Nothing in this pipeline requires runtime codegen. There's no JIT, no Cranelift, no LLVM. The "compilation" is data-structure construction in plain Rust.

What this is actually worth for capa

The honest accounting, relative to the Python tree walker today:

  • Rust + interning + bitset feature lookup: 5–10× from removing Python overhead and per-node allocation.
  • AND-of-clause-mask matcher per rule: 3–8× on the rule-evaluation phase itself, if dispatch was previously the bottleneck. (Amdahl-bound by feature-extraction time.)
  • Witness-based pre-filter: 2–4× by skipping non-candidate rules entirely. (Capa perf: don't try to match rules that will never match #830 measured ~50% on Python already; the relative gain in Rust will be similar.)
  • Truth-table form for small rules: ~2× for those rules, which may be most of the corpus.
  • SIMD packing (Idea 2): another 2–4× on the matcher if you do it, but only if the matcher is still the bottleneck after the above. Often it isn't.
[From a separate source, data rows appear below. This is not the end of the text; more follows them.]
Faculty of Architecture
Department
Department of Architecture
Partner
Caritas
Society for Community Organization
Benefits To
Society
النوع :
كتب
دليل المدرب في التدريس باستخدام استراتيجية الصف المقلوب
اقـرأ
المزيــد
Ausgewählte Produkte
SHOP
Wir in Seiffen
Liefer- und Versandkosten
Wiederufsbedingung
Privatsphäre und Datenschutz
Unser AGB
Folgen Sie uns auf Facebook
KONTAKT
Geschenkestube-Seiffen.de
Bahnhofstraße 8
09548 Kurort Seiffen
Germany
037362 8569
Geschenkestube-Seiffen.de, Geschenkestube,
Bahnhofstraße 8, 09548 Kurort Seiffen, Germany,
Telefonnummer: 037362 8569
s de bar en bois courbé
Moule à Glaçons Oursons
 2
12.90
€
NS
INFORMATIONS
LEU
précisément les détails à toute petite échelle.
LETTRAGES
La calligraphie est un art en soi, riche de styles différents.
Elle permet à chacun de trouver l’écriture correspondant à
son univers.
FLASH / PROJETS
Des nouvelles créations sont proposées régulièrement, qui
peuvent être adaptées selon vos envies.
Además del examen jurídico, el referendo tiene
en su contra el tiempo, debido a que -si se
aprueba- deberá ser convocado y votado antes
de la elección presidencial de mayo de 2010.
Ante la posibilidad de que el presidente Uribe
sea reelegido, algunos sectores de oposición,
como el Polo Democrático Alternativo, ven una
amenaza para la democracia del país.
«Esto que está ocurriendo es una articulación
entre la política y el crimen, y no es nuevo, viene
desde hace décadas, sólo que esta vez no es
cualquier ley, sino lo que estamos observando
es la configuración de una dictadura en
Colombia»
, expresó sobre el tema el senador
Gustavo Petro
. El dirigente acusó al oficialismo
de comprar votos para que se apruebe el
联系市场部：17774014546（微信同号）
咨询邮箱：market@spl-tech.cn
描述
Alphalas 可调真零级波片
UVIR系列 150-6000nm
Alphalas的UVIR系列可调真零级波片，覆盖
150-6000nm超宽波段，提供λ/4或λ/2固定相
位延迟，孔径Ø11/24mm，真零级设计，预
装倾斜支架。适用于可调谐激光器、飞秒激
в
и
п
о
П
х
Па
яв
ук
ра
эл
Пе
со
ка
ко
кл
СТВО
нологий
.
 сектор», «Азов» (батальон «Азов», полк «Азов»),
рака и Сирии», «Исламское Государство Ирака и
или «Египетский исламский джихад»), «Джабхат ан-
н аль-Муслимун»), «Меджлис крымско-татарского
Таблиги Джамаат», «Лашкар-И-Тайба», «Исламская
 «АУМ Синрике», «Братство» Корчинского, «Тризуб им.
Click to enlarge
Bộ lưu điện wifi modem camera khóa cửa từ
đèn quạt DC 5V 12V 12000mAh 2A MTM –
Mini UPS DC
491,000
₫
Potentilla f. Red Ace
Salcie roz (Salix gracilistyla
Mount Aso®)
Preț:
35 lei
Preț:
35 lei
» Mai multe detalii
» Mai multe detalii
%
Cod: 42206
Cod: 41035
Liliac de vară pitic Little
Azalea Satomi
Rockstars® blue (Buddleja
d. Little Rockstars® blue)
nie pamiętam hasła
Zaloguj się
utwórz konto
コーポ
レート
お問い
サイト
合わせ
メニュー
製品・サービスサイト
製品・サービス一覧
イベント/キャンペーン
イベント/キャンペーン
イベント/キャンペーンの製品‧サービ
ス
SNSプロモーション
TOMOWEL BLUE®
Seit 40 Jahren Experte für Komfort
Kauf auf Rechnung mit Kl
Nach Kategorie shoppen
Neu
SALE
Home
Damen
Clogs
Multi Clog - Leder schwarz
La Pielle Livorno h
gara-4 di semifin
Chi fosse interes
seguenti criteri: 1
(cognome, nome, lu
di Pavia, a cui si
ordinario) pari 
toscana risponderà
The compound number is plausibly in the 30–100× range on the matcher itself relative to current Python, of which something like 20–50× is realized as end-to-end wall-clock improvement (because feature extraction doesn't speed up by the same ratio). And critically: none of this requires JIT compilation, none of it requires Cranelift, none of it ships executable code at runtime. It's all Vec<u64> plus a small match-dispatched bytecode for the irregular rules.

That makes it the right first thing to build for the Rust port. After it lands and you profile, you'll know with measurements whether anything more exotic is worth pursuing. My strong prior — and I'd happily revise it on data — is that you won't need anything more exotic.

Sanity-check terms to search for

If you want to chase any of this further, the most productive references are:

  • QuickScorer (Lucchese et al., SIGIR 2015) and the RapidScorer follow-up — for the "tree as bitmask layout" angle, even though capa's adaptation is partial.
  • Aho-Corasick + Teddy (BurntSushi's aho-corasick crate docs and the Hyperscan paper) — for fast literal-string feature extraction, which is the bottleneck more often than rule matching itself.
  • BDD (binary decision diagram) literature for the formal version of what "lowering boolean expressions to canonical bit-shuffling" looks like at the extreme. You probably don't need BDDs — they're overkill — but understanding them sharpens intuition.
  • Database column-store predicate evaluation (DuckDB and Polars source code) — the cleanest open-source examples of vectorized boolean predicate evaluation in modern languages, including the column-major rule-batching idea from §9b.
  • Compiling Pattern Matching to Good Decision Trees (Maranget, ML 2008) — for the rigorous version of clause ordering and predicate sharing across rules.